My son’s birthday is coming up soon and he’s hinted to me that he’s looking for a trampoline. Fair enough you might say, get him a trampoline. I had no problem with this suggestion until yesterday evening, when I saw him bouncing madly on our bed whilst listening to Queen’s Greatest Hits…  in the dark… with a disco ball throwing coloured dots all over the room. A thought occurred to me, why should I spend a fortune on a trampoline when jumping on the bed is obviously more fun?

So to help me make a decision, I came up with a list of reasons why a bed beats a trampoline:

No 1: The bed is (usually) situated inside the house, so straight away it has an advantage over the trampoline since it tends to piss rain here most of the year. I’ve seen so many sad, water logged and rusty trampolines sitting in back gardens all over the place its just mean.  While all the kids on the street are bouncing into wet puddles on their trampolines my kid will be nice and warm whilst bouncing, indoors.

No 2: I won’t feel guilty about not forking out for a net to stop him from falling off. A few pillows on the floor should do the trick, but if he does fall off and misses the pillows he won’t be falling very far so, hopefully, he’ll be fine.

No 3:  If the weather, for some freaky reason, happens to be good I always have the option of bringing the bed outside. Well, the mattress at least.
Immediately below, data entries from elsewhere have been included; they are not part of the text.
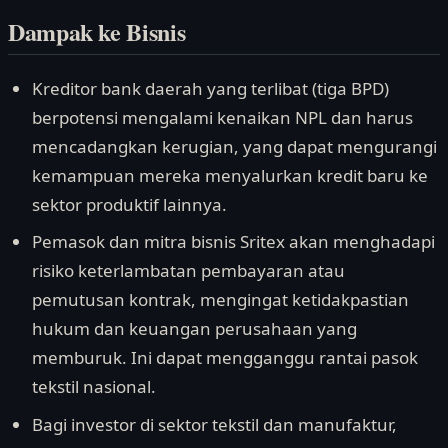
Dampak ke Bisnis
Kreditor bank daerah yang terlibat (tiga BPD)
berpotensi mengalami kenaikan NPL dan harus
mencadangkan kerugian, yang dapat mengurangi
kemampuan mereka menyalurkan kredit baru ke
sektor produktif lainnya.
Pemasok dan mitra bisnis Sritex akan menghadapi
risiko keterlambatan pembayaran atau
pemutusan kontrak, mengingat ketidakpastian
hukum dan keuangan perusahaan yang
memburuk. Ini dapat mengganggu rantai pasok
tekstil nasional.
Bagi investor di sektor tekstil dan manufaktur,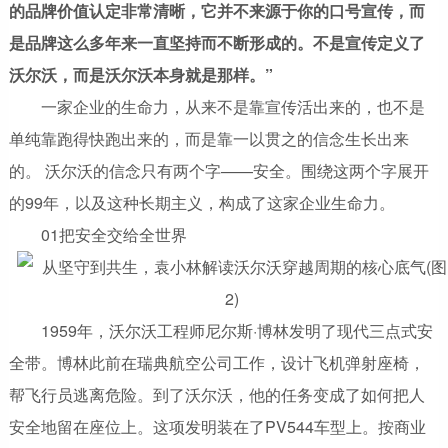
的品牌价值认定非常清晰，它并不来源于你的口号宣传，而
是品牌这么多年来一直坚持而不断形成的。不是宣传定义了
沃尔沃，而是沃尔沃本身就是那样。”
一家企业的生命力，从来不是靠宣传活出来的，也不是
单纯靠跑得快跑出来的，而是靠一以贯之的信念生长出来
的。 沃尔沃的信念只有两个字——安全。围绕这两个字展开
的99年，以及这种长期主义，构成了这家企业生命力。
01把安全交给全世界
1959年，沃尔沃工程师尼尔斯·博林发明了现代三点式安
全带。博林此前在瑞典航空公司工作，设计飞机弹射座椅，
帮飞行员逃离危险。到了沃尔沃，他的任务变成了如何把人
安全地留在座位上。这项发明装在了PV544车型上。按商业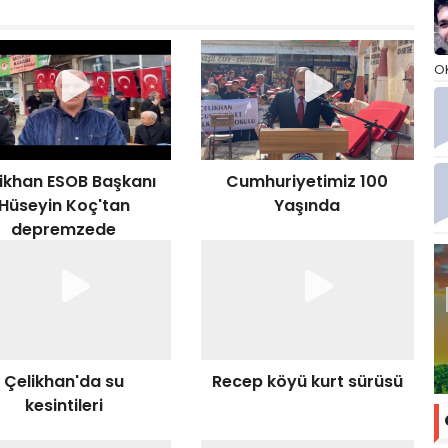
O
ikhan ESOB Başkanı
Cumhuriyetimiz 100
Hüseyin Koç'tan
Yaşında
depremzede
tandaşlara çorba
ikramı
Çelikhan'da su
Recep köyü kurt sürüsü
kesintileri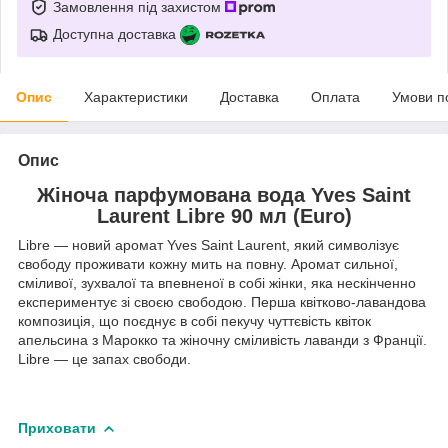
Замовлення під захистом
Доступна доставка
Опис
Характеристики
Доставка
Оплата
Умови п
Опис
Жіноча парфумована вода Yves Saint
Laurent Libre 90 мл (Euro)
Libre — новий аромат Yves Saint Laurent, який символізує
свободу проживати кожну мить на повну. Аромат сильної,
сміливої, зухвалої та впевненої в собі жінки, яка нескінченно
експериментує зі своєю свободою. Перша квітково-лавандова
композиція, що поєднує в собі пекучу чуттєвість квіток
апельсина з Марокко та жіночну сміливість лаванди з Франції.
Libre — це запах свободи.
Приховати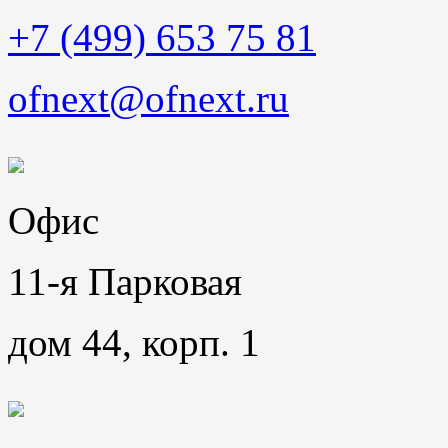
+7 (499) 653 75 81
ofnext@ofnext.ru
Офис
11-я Парковая
дом 44, корп. 1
No 4: A disco ball doesn’t have quite the same effect outside.

Having our bed as a trampoline brings it’s own share of problems though. The neighbours have started giving us strange looks as our bed is creaking at all times of the day and night (wink wink),  one of the legs has gone a bit wonky and the springs are sticking into my arse.
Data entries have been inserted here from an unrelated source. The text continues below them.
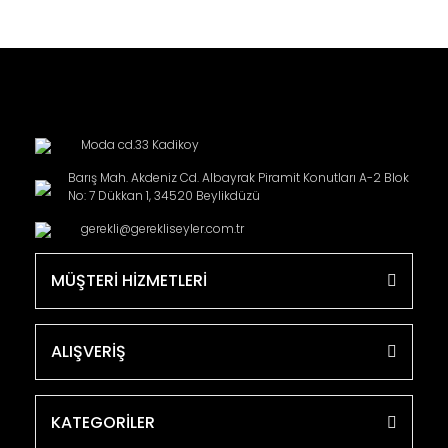
Moda cd.33 Kadikoy
Barış Mah. Akdeniz Cd. Albayrak Piramit Konutları A-2 Blok
No: 7 Dükkan 1, 34520 Beylikdüzü
gerekli@gerekliseyler.com.tr
MÜŞTERİ HİZMETLERİ
ALIŞVERİŞ
KATEGORİLER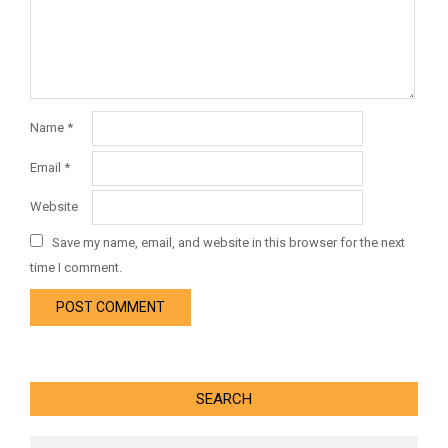
Name
*
Email
*
Website
Save my name, email, and website in this browser for the next
time I comment.
SEARCH
Search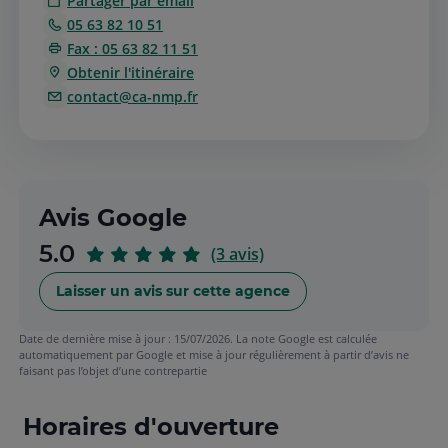
Partager par email
05 63 82 10 51
Fax : 05 63 82 11 51
Obtenir l'itinéraire
contact@ca-nmp.fr
Avis Google
sur
5.0
(3 avis)
5
Laisser un avis sur cette agence
Date de dernière mise à jour : 15/07/2026. La note Google est calculée
automatiquement par Google et mise à jour régulièrement à partir d’avis ne
faisant pas l’objet d’une contrepartie
Horaires d'ouverture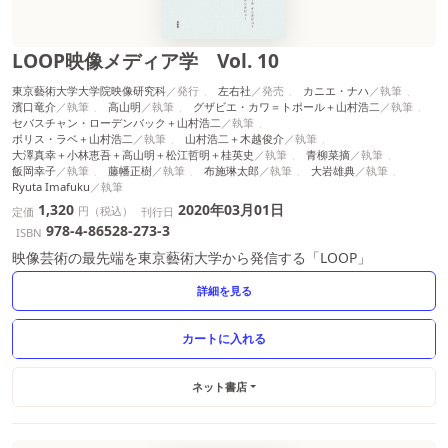
LOOP映像メディア学 Vol. 10
東京藝術大学大学院映像研究科
左右社
カニエ・ナハ
濱口竜介
高山明
グザビエ・カワ＝トポール＋山村浩二
セバスチャン・ローデンバック＋山村浩二
ボリス・ラベ＋山村浩二
山村浩二＋木越俊介
大澤真幸＋小林恵吾＋高山明＋松江哲明＋桂英史
青柳菜摘
飯岡幸子
藤幡正樹
布施琳太郎
大岩雄典
Ryuta Imafuku
1,320
2020年03月01日
円（税込）
定価
刊行日
978-4-86528-273-3
ISBN
映像芸術の最先端を東京藝術大学から発信する「LOOP」
詳細を見る
ネット書店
So I’ve decided that the next time he asks for a trampoline, I’ll tell him, “No. I’m getting you a goldfish, you may keep bouncing on the bed”.
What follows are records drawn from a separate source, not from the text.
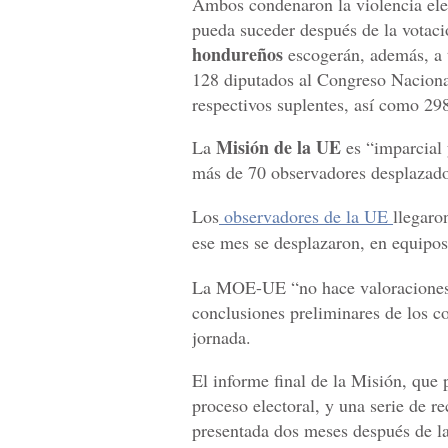
Ambos condenaron la violencia ele
pueda suceder después de la votaci
hondureños
escogerán, además, a 
128 diputados al Congreso Naciona
respectivos suplentes, así como 29
Misión de la UE
La
es “imparcial 
más de 70 observadores desplazados
Los
observadores de la UE
llegaro
ese mes se desplazaron, en equipos
La MOE-UE “no hace valoraciones 
conclusiones preliminares de los c
jornada.
El informe final de la Misión, que
proceso electoral, y una serie de r
presentada dos meses después de l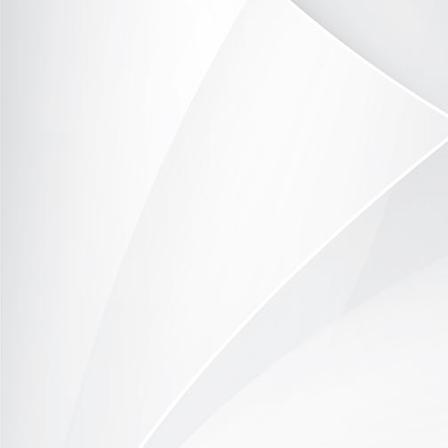
P1090575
After all, if it wasn’t for bouncing on that bed, he wouldn’t even be here!

My Valentine’s Proposal

February 16th, 2008

Well hello everyone! Though that might be a wee bit presumptuous of me considering if even one person reads this I’ll be surprised. But God I have to admit that I’m absolutely wrecked, I haven’t left the house in the last couple of weeks perfecting this blog, it’s taken a lot of effort on my behalf, NOT! It’s all thanks to the other half. There is an amusing, well not so amusing for me, story behind how I came to start this blog. If you have been reading the other half’s blog you will know that he wrote a soppy apology to me on Valentine’s day (because he was being an asshole) in which he referred to me as Mrs Shitetalker. It was a nice gesture from him, I suppose, in his own special way but the point is we’re not actually married. Shock, horror, living in sin!

So anyway later on that night after a nice romantic meal, we were sipping glasses of wine in front of the fire and he turned to me, looked me in the eyes and said, “How would you like to officially become Mrs Shitetalker?” I beamed and started to think venues, dresses, bridesmaids, oh I’d better ring my ma…

“I can set it up for you now, it can be linked to my own blog, blah, blah, blah…”, he says!

So I have accepted his proposal as I realise this is about as good as it gets. But honestly, what a prick!